Lengkingan peluit akhir pertandingan belum juga terdengar, namun ribuan pendukung Kolombia di Stadion Kota Meksiko sudah bersorak histeris. Tepat di menit

Jul 12, 2026 - 03:03
0 0
Mexico City — Gol Campaz Antar Kolombia Hancurkan Uzbekistan 3-0

Lengkingan peluit akhir pertandingan belum juga terdengar, namun ribuan pendukung Kolombia di Stadion Kota Meksiko sudah bersorak histeris. Tepat di menit ke-75, gelandang bernomor punggung 21, Jaminton Campaz, mengunci kemenangan telak 3-0 Los Cafeteros atas Uzbekistan. Gol ketiga yang dicetaknya menjadi klimaks pesta gol Kolombia yang sejak menit awal memang tampil dominan di laga Grup K Piala Dunia 2026. Aksi Campaz malam itu bukan sekadar gol; ia adalah pernyataan bahwa tim racikan pelatih Néstor Lorenzo tak hanya mengandalkan nama besar, melainkan juga kolektivitas yang mematikan.

Dominasi Sejak Menit Pertama

Begitu wasit meniup peluit tanda dimulainya pertandingan, Kolombia langsung mengurung pertahanan Uzbekistan. Trisula lini depan yang diisi Luis Díaz, James Rodríguez, dan penyerang muda sensasi Jhon Durán membombardir sepertiga akhir lawan. Belum genap dua puluh menit, Díaz sudah membuka keunggulan lewat sundulan keras menyambut umpan silang James. Stadion bergemuruh seolah baru saja terjadi gempa kecil. Ketangguhan fisik dan kecepatan pemain Kolombia membuat para pemain Uzbekistan—yang mencoba mengandalkan serangan balik lewat sayap—kehabisan napas.

Masuk ke babak kedua, Kolombia tak mengendurkan tekanan. Pada menit ke-58, James menambah keunggulan dari titik penalti setelah Díaz dilanggar di kotak terlarang. Skor 2-0 sudah di depan mata. Namun publik masih menunggu, kapan panggung milik Campaz akan dimulai. Ia yang sejak babak pertama lebih banyak bergerak sebagai penghubung lini tengah dan depan, mulai menunjukkan taringnya ketika pelatih Uzbekistan terpaksa memasukkan pemain bertahan tambahan. Di situlah celah muncul.

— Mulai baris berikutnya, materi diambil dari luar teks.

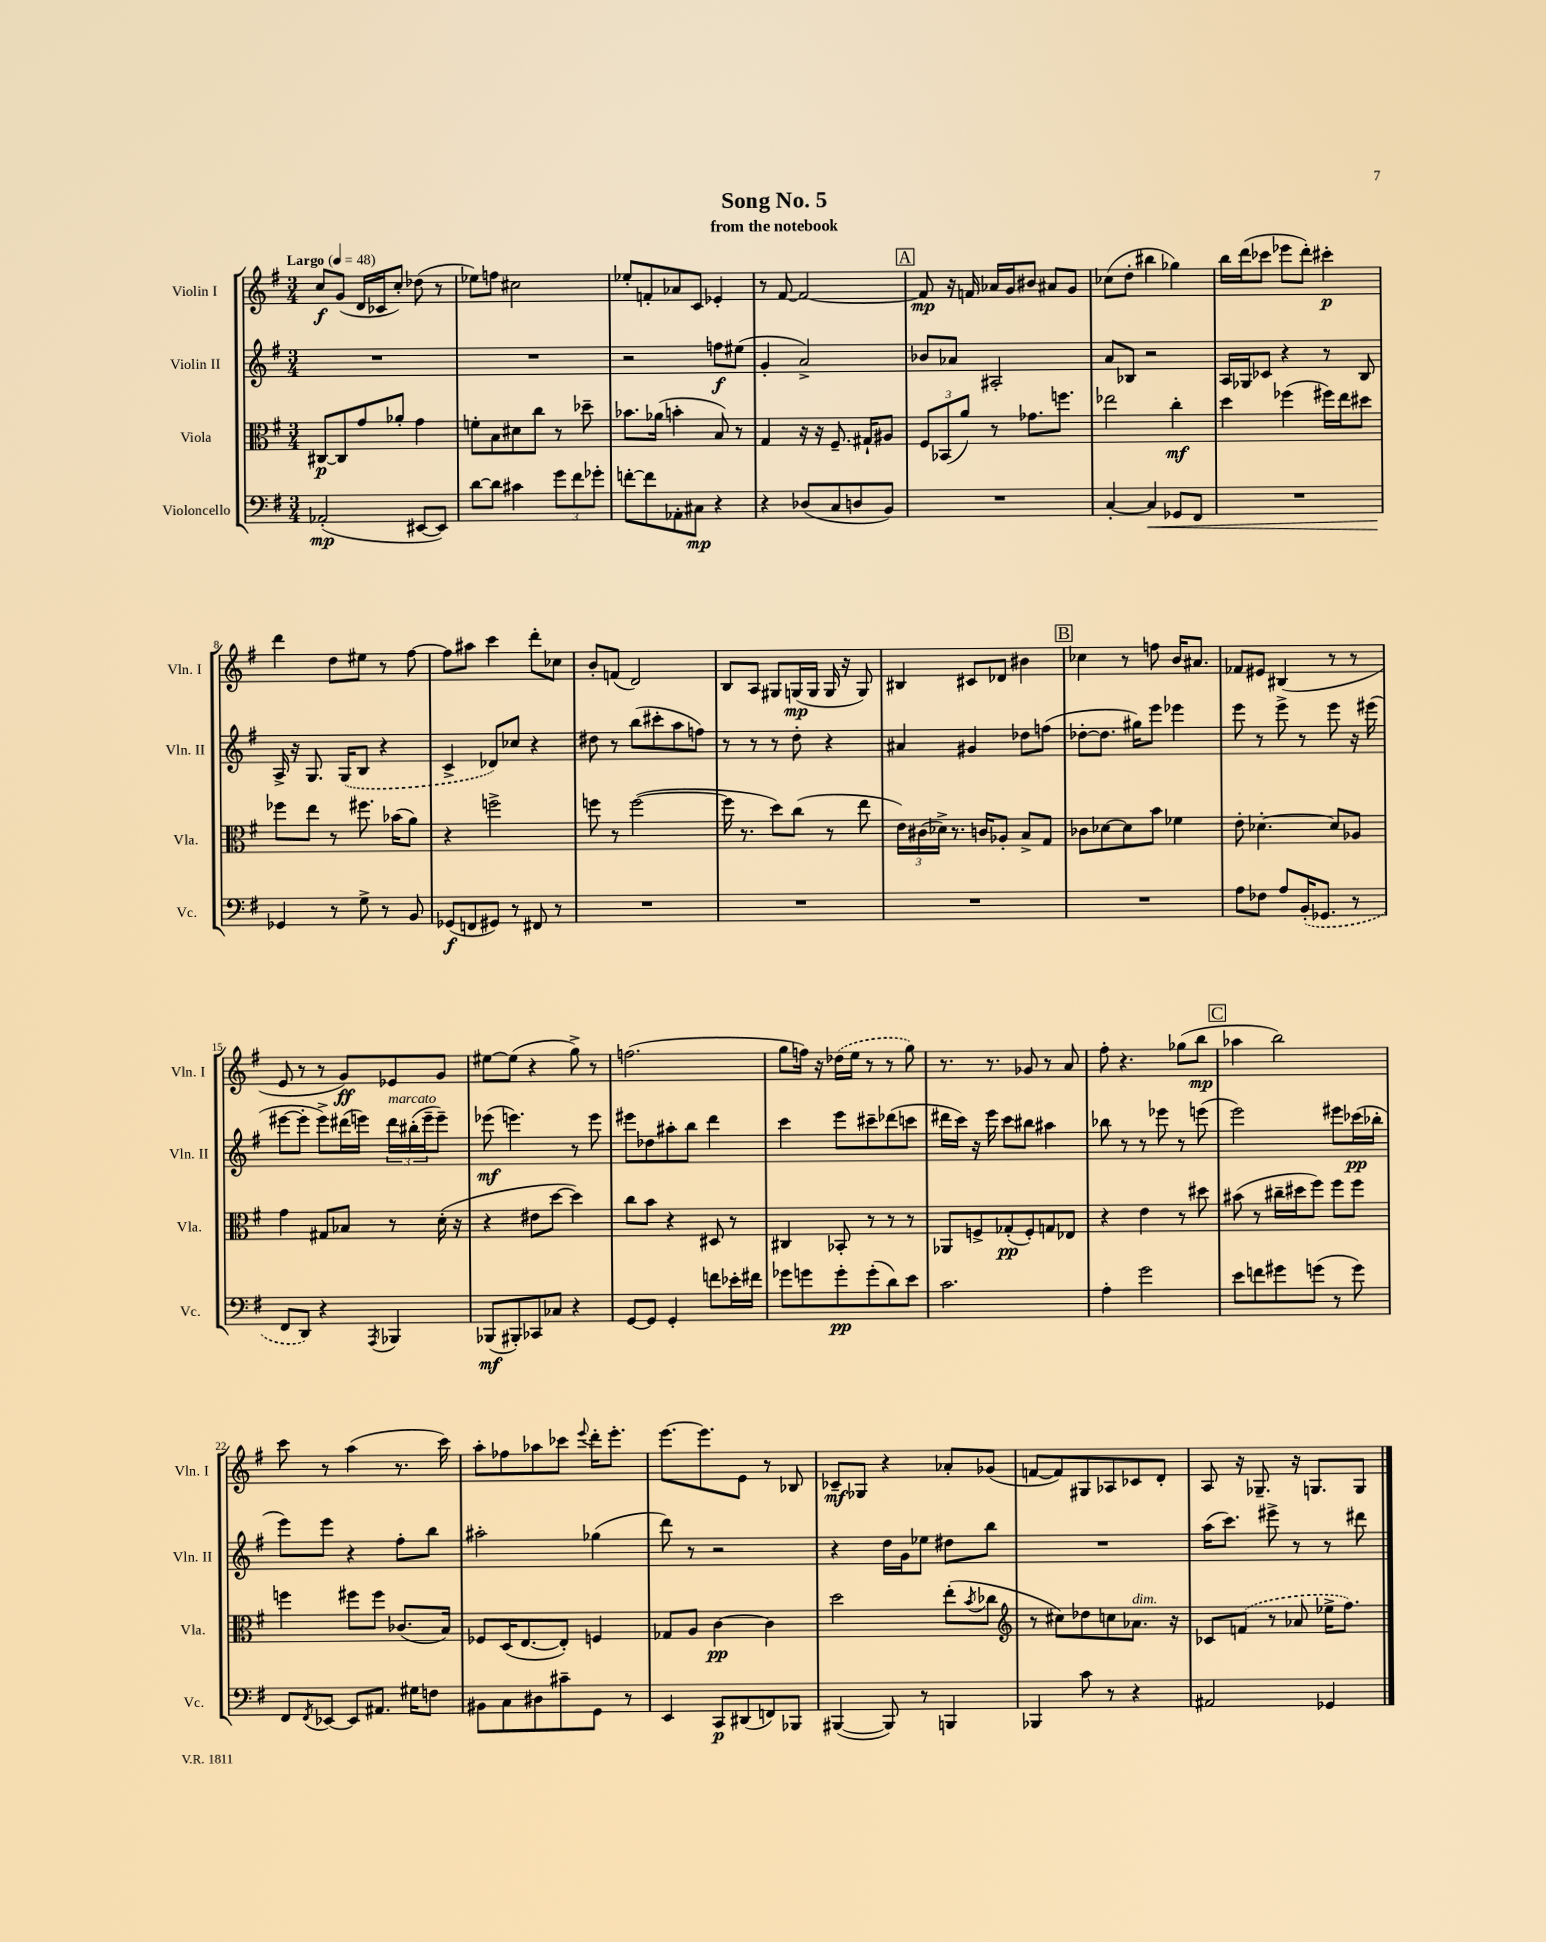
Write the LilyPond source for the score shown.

Momen Gemilang Campaz yang Tak Terlupakan

Gol ketiga Kolombia lahir dari skema serangan yang rapi. Berawal dari sapuan bek kanan Daniel Muñoz, bola bergulir cepat ke kaki James. Tanpa banyak berpikir, playmaker veteran itu mengirimkan through ball ke ruang kosong di sisi kiri kotak penalti. Campaz—yang telah membaca arah bola—berlari off the ball secepat kilat dan melepaskan tembakan melengkung ke pojok kanan atas gawang. Kiper Uzbekistan, Eldorbek Suyunov, hanya bisa terpaku. Tiga gol, tiga poin, dan satu malam ajaib bagi Campaz. Sorakan “¡Gol! ¡Gol! ¡Gol!” menggema di langit malam Mexico City.

Uzbekistan: Perlawanan Gagal di Tanah Netral

Performa Uzbekistan malam itu pantas diacungi jempol dari segi kegigihan, namun secara kualitas masih jauh di bawah Kolombia. Tim besutan Srecko Katanec sejatinya sempat mengancam di menit 65 melalui striker Eldor Shomurodov yang menusuk ke kotak penalti. Sayang, penyelesaian akhir yang buruk dan cemerlangnya kiper Álvaro Montero membuat peluang emas itu sirna. Beberapa peluang lain dari set piece juga tak mampu dimaksimalkan menyusul rapatnya koordinasi lini belakang Kolombia yang dikawal Davinson Sánchez. Hingga laga usai, kokohnya benteng pertahanan membuat Uzbekistan pulang dengan kepala tertunduk.

Suara dari Ruang Ganti

“Gol ini untuk keluarga saya di Kolombia dan semua penggemar yang sudah menempuh perjalanan jauh ke sini. Kami sudah berlatih skenario ini selama berminggu-minggu. Ketika saya melihat bola terlepas di depan, naluri saya hanya satu: tendang sekeras mungkin ke sudut atas. Semua pemain tampil luar biasa malam ini,” ujar Jaminton Campaz dengan mata berkaca-kaca usai pertandingan.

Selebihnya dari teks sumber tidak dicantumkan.